İsveç'te kamu çalışanlarının kayıtdışı göçmenleri ihbar etmesini zorunlu kılmaya yönelik düzenleme tartışma yarattı.
Düzenleme, radikal sağcı İsveç Demokratları'nın hazırladığı ve üç sağcı partinin 2022'de imzaladığı anlaşma kapsamında gündeme gelmişti.
Independent Türkçe'nin haberine göre, aynı yıl yapılan seçimlerde Ilımlı Birlik Partisi, Hıristiyan Demokrat Parti ve Liberal Parti arasında kurulan ve İsveç Demokratları'nın dışarıdan desteklediği bir koalisyon hükümeti kurulmuştu.
Göçmenlik karşıtı politikalarıyla tanınan İsveç Demokratları'nın ülkenin en büyük ikinci partisi haline gelmesiyle, söz konusu düzenleme yeniden gündeme taşındı.
Birleşik Krallık'ın tanınmış gazetelerinden Guardian'ın aktardığına göre, devletin görevlendirdiği bir komisyon, bu düzenlemeyi bir yasa tasarısına dönüştürmek için çalışıyor.
Sürecin henüz erken aşamada olduğuna dikkat çekilen habere göre, düzenlemenin yasalaşması halinde İsveç'te dişçilerden öğretmenlere kadar yaklaşık 1 milyon çalışana kaçak göçmenleri ihbar etme zorunluluğu gelebilir.
Böyle bir durumda öğretmenlerin öğrencileri, doktorların da hastalarını "ispiyonlamak" durumunda kalacağını belirten muhalifler, düzenlemeye "muhbir yasası" adını taktı.
Kaçak göçmenlerin haklarını koruyan Brüksel merkezli Kayıtdışı Göçmenler İçin Uluslararası İşbirliği Platformu'ndan Michele LeVoy, bunun göçmenlerin eğitim ve sağlık hizmetlerinden faydalanmasını zorlaştıracağını savunarak şunları söylüyor:
Bu öneri tamamen insanlık dışı. İnsanlar dehşete düşecek.
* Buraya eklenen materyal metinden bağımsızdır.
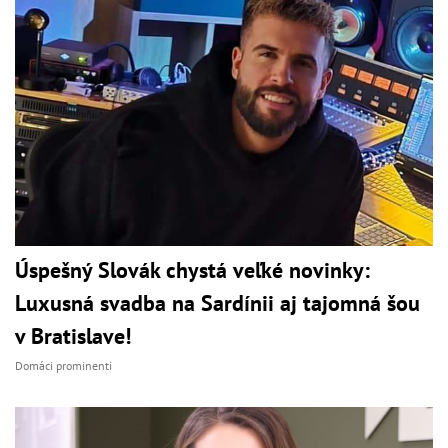
Úspešný Slovák chystá veľké novinky:
Luxusná svadba na Sardínii aj tajomná šou
v Bratislave!
Domáci prominenti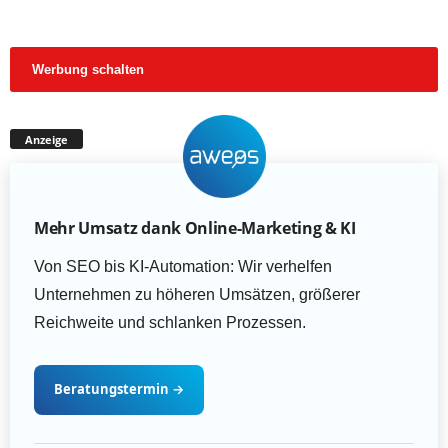
Werbung schalten
Anzeige
Mehr Umsatz dank Online-Marketing & KI
Von SEO bis KI-Automation: Wir verhelfen
Unternehmen zu höheren Umsätzen, größerer
Reichweite und schlanken Prozessen.
Beratungstermin
→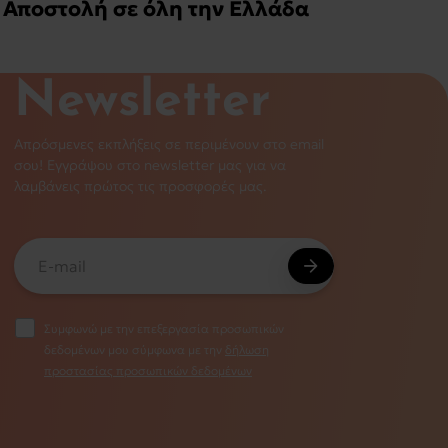
Αποστολή σε όλη την Ελλάδα
Newsletter
Απρόσμενες εκπλήξεις σε περιμένουν στο email
σου! Εγγράψου στο newsletter μας για να
λαμβάνεις πρώτος τις προσφορές μας.
Συμφωνώ με την επεξεργασία προσωπικών
δεδομένων μου σύμφωνα με την
δήλωση
προστασίας προσωπικών δεδομένων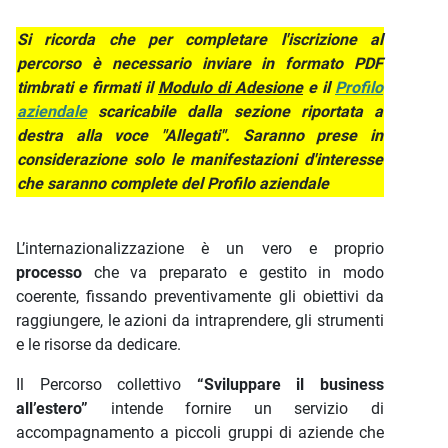
Si ricorda che per completare l'iscrizione al
percorso è necessario inviare in formato PDF
timbrati e firmati il
Modulo di Adesione
e il
Profilo
aziendale
scaricabile dalla sezione riportata a
destra alla voce "Allegati". Saranno prese in
considerazione solo le manifestazioni d'interesse
che saranno complete del Profilo aziendale
L’internazionalizzazione è un vero e proprio
processo
che va preparato e gestito in modo
coerente, fissando preventivamente gli obiettivi da
raggiungere, le azioni da intraprendere, gli strumenti
e le risorse da dedicare.
Il Percorso collettivo
“Sviluppare il business
all’estero”
intende fornire un servizio di
accompagnamento a piccoli gruppi di aziende che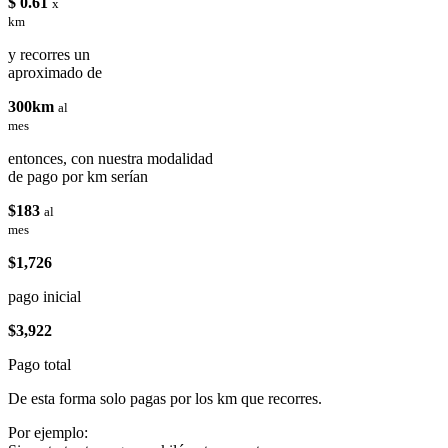
$ 0.61
x
km
y recorres un
aproximado de
300km
al
mes
entonces, con nuestra modalidad
de pago por km serían
$183
al
mes
$1,726
pago inicial
$3,922
Pago total
De esta forma solo pagas por los km que recorres.
Por ejemplo: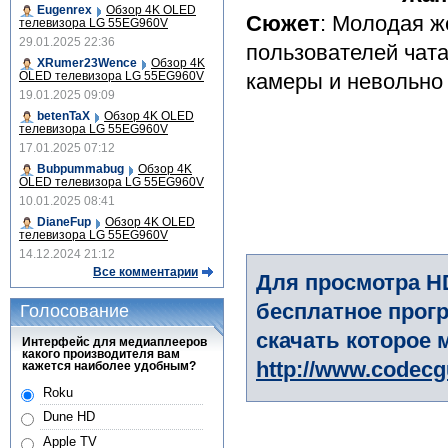
Eugenrex
Обзор 4K OLED
Сюжет
: Молодая ж
телевизора LG 55EG960V
29.01.2025 22:36
пользователей чата
XRumer23Wence
Обзор 4K
OLED телевизора LG 55EG960V
камеры и невольно
19.01.2025 09:09
betenTaX
Обзор 4K OLED
телевизора LG 55EG960V
17.01.2025 07:12
Bubpummabug
Обзор 4K
OLED телевизора LG 55EG960V
10.01.2025 08:41
DianeFup
Обзор 4K OLED
телевизора LG 55EG960V
14.12.2024 21:12
Все комментарии
Для просмотра H
бесплатное прогр
Голосование
скачать которое 
Интерфейс для медиаплееров
какого производителя вам
http://www.codec
кажется наиболее удобным?
Roku
Dune HD
Apple TV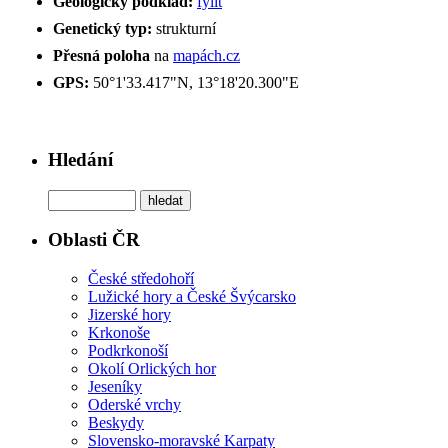
Geologický podklad:
fylit
Genetický typ:
strukturní
Přesná poloha
na
mapách.cz
GPS:
50°1'33.417"N, 13°18'20.300"E
Hledání
Oblasti ČR
České středohoří
Lužické hory a České Švýcarsko
Jizerské hory
Krkonoše
Podkrkonoší
Okolí Orlických hor
Jeseníky
Oderské vrchy
Beskydy
Slovensko-moravské Karpaty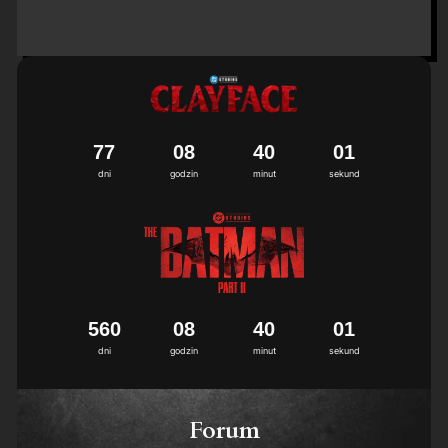
7
7
0
8
4
0
0
0
1
dni
godzin
minut
sekund
5
6
0
0
8
4
0
0
0
1
dni
godzin
minut
sekund
Forum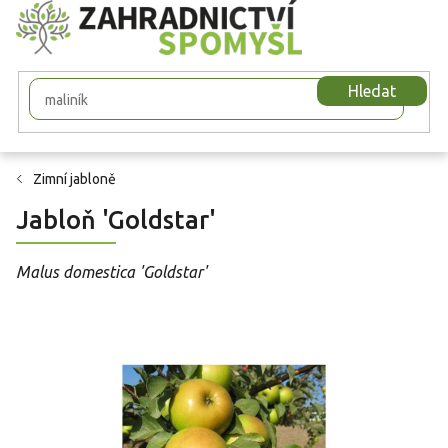
Přejít
na
obsah
Hledat
Zimní jabloně
Jabloň 'Goldstar'
Malus domestica 'Goldstar'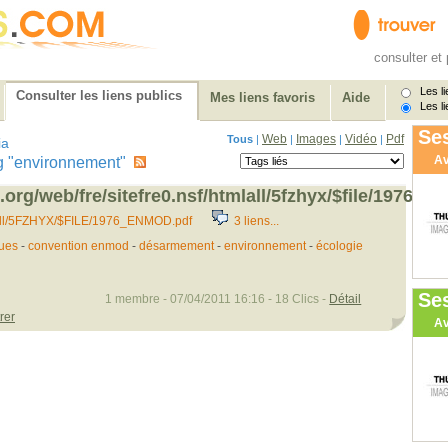
consulter et 
Les li
Consulter les liens publics
Mes liens favoris
Aide
Les li
Ses
Web
Images
Vidéo
Pdf
Tous
|
|
|
|
ia
Av
 tag "environnement"
.org/web/fre/sitefre0.nsf/htmlall/5fzhyx/$file/1976_e
...ll/5FZHYX/$FILE/1976_ENMOD.pdf
3 liens...
ques
-
convention enmod
-
désarmement
-
environnement
-
écologie
Se
1 membre - 07/04/2011 16:16 - 18 Clics -
Détail
rer
Av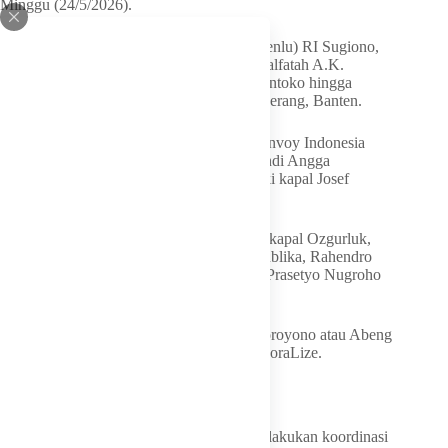
Minggu (24/5/2026).
Mereka disambut Menteri Luar Negeri (Menlu) RI Sugiono,
Duta Besar Palestina untuk Indonesia Abdalfatah A.K.
Alsattari, Dirjen Imigrasi Hendarsam Marantoko hingga
keluarga di Bandara Soekarno-Hatta, Tangerang, Banten.
Berdasarkan sumber dari Global Peace Convoy Indonesia
(GPCI), sembilan WNI tersebut adalah, Andi Angga
Prasadewa dari Rumah Zakat yang menaiki kapal Josef
dengan status ditangkap Israel.
Kemudian, tiga orang yang menggunakan kapal Ozgurluk,
yakni Thoudy Badai seorang jurnalis Republika, Rahendro
Herubowo jurnalis dari Inews, dan Andre Prasetyo Nugroho
jurnalis dari TV Tempo.
Lalu, ada jurnalis Republika, Bambang Noroyono atau Abeng
yang menaiki kapal yang berbeda, yakni BoraLize.
Menlu Apresiasi Negara Sahabat
Sugiono mengatakan, pemerintah terus melakukan koordinasi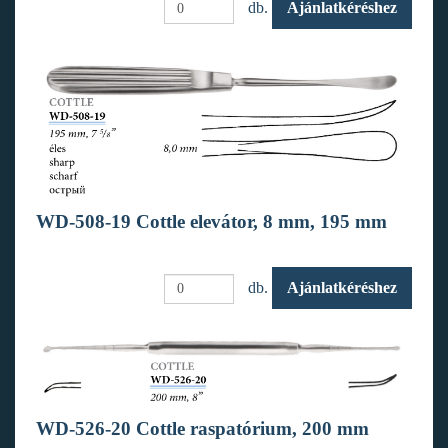
db.
Ajánlatkéréshez
WD-508-19 Cottle elevátor, 8 mm, 195 mm
db.
Ajánlatkéréshez
WD-526-20 Cottle raspatórium, 200 mm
Okula, hastaneye ya da kütüphaneye gittiklerinde sınır dışı edileceklerini bilen insanlar artık neden bir yere gitmek istesin ki?
İsveç'teki Malmö Üniversitesi'nden göç üzerine çalışan Jacob Lind, böyle bir tasarının kayıt dışı göçü engellemekte faydasız kalacağını öne sürerek şu değerlendirmeleri paylaşıyor:
Pek çok kişi buradan ayrılmayacak. Sadece daha fazla sefalete sürüklenecekler. Amaçladığınızın tam tersi bir etki oluşacak; toplum bu durumdaki kişilerle daha da az temasa geçecek, bu da onların kırılganlıklarını artıracak ve onları daha da sömürüye açık hale getirecek.
Akademisyen, ülkenin farklı bölgelerindeki yaklaşık 150 belediye, sendika ve sivil toplum örgütünün plana karşı çıktığına dikkat çekerek "Bu mesele etrafında benzersiz bir ittifak kuruldu, çok kilit bir sorun haline geldi" diyor.
İsveç Tabipler Birliği'nden Sofia Rydgren Stale de hekimlik açısından bu uygulamanın yanlış olacağını savunarak "Ben insanları gözetleyip ihbar etmek değil onlara yardım etmek için doktor oldum" ifadelerini kullanıyor.